━━━ Document section

(1) Field of the Invention
The present invention relates to a skew adjusting circuit and method for parallel signals. The invention relates to technology suitable for use in phase matching among parallel signals when a high-speed signal at a bit rate of, e.g., 40 Gb/s is transmitted as parallel signals of 10 Gb/s×4 channels.
(2) Description of the Related Art
Recently, in optical communication systems, the volume of transmission has been raised by increasing the bit rate. In apparatuses in optical communication systems, when signal transmission is performed between various modules, ICs (Integrated Circuits), and LSIs (Large Scale Integrations), etc., a signal is made into parallel signals to reduce the speed, thereby making signal processing by low-speed devices possible. Since the transmission speed of each channel is lowered when the number of signals paralleled is increased, the high-speed characteristics required in the devices are reduced, and phase matching among parallel signals becomes easy to obtain. However, problems of increase in the numbers of ICs, LSIs, pins of modules, in the package size, and in the packaging area of transmission lines arise.

━━━━━━
━━━ Given material

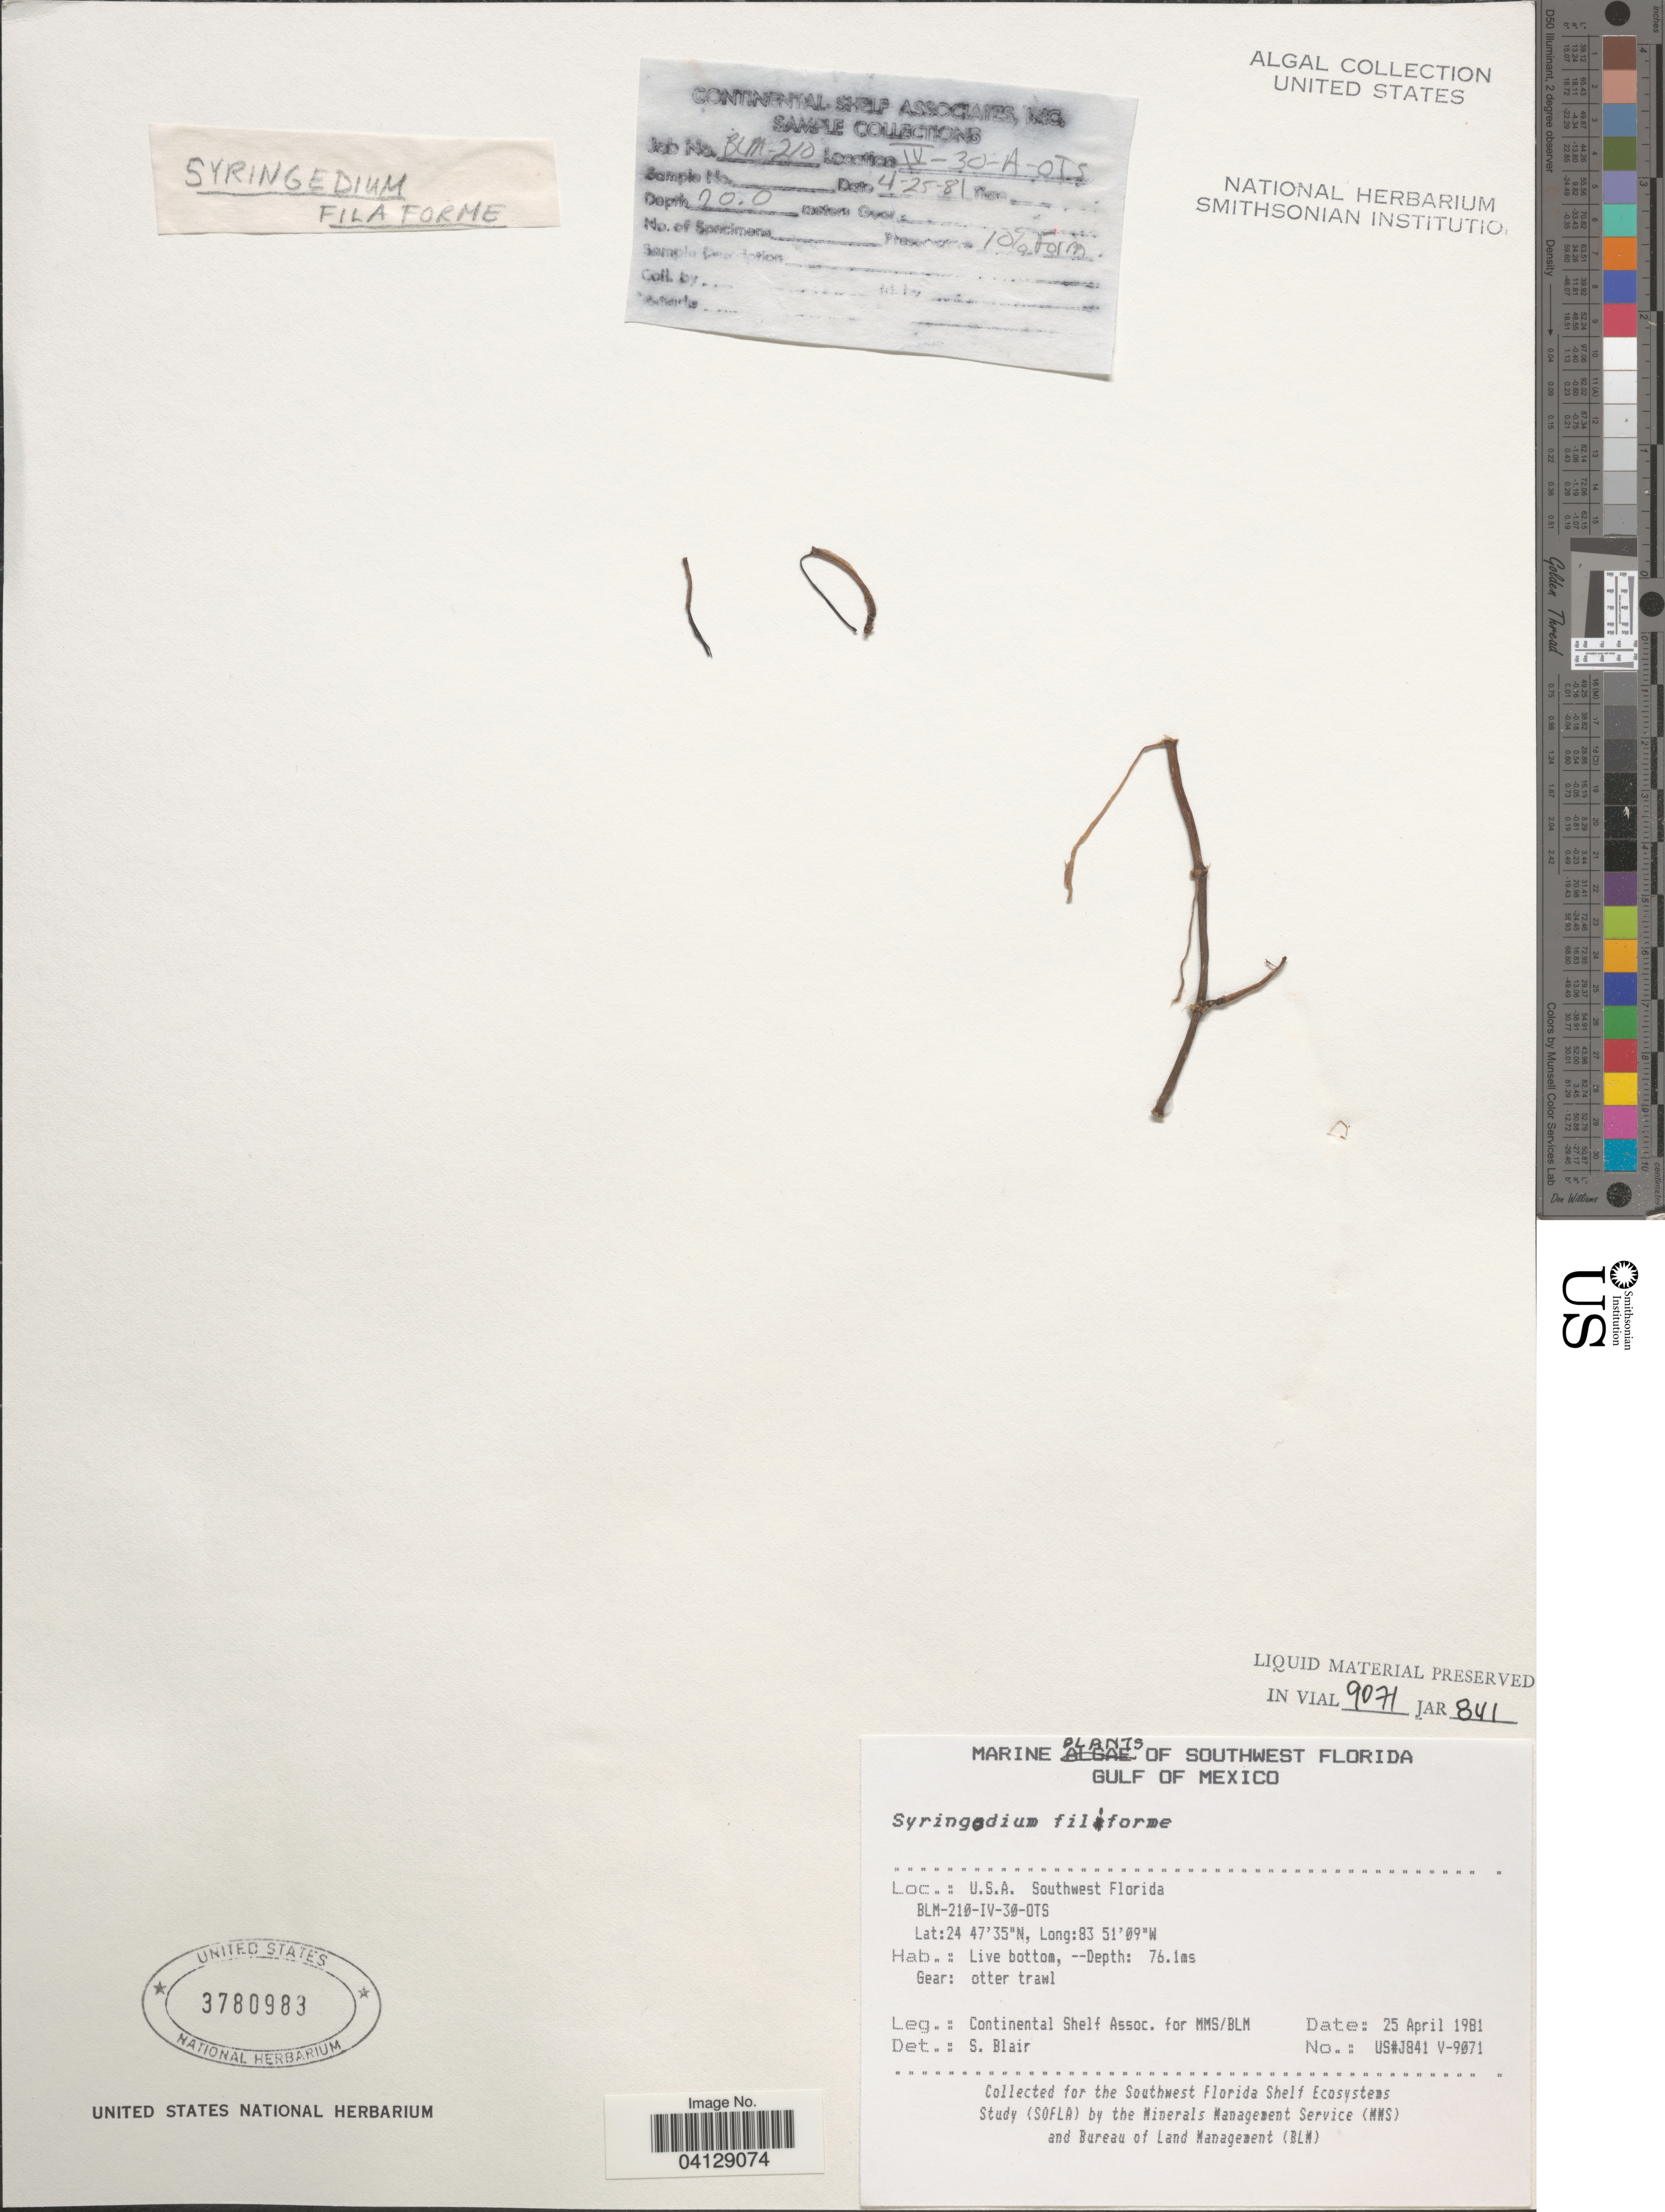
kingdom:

━━━━━━

## Things to do
1 > Duplicate the stretch of the patent excerpt from "(1) Field of" through "10 Gb/s×4 channels.".
2 > In the patent excerpt, what bit rate is given as the example of a high-speed signal sent as parallel signals of 10 Gb/s×4 channels?
The data above is separate from the patent excerpt.

## Solutions to the exercise
1 >
(1) Field of the Invention
The present invention relates to a skew adjusting circuit and method for parallel signals. The invention relates to technology suitable for use in phase matching among parallel signals when a high-speed signal at a bit rate of, e.g., 40 Gb/s is transmitted as parallel signals of 10 Gb/s×4 channels.

2 > 40 Gb/s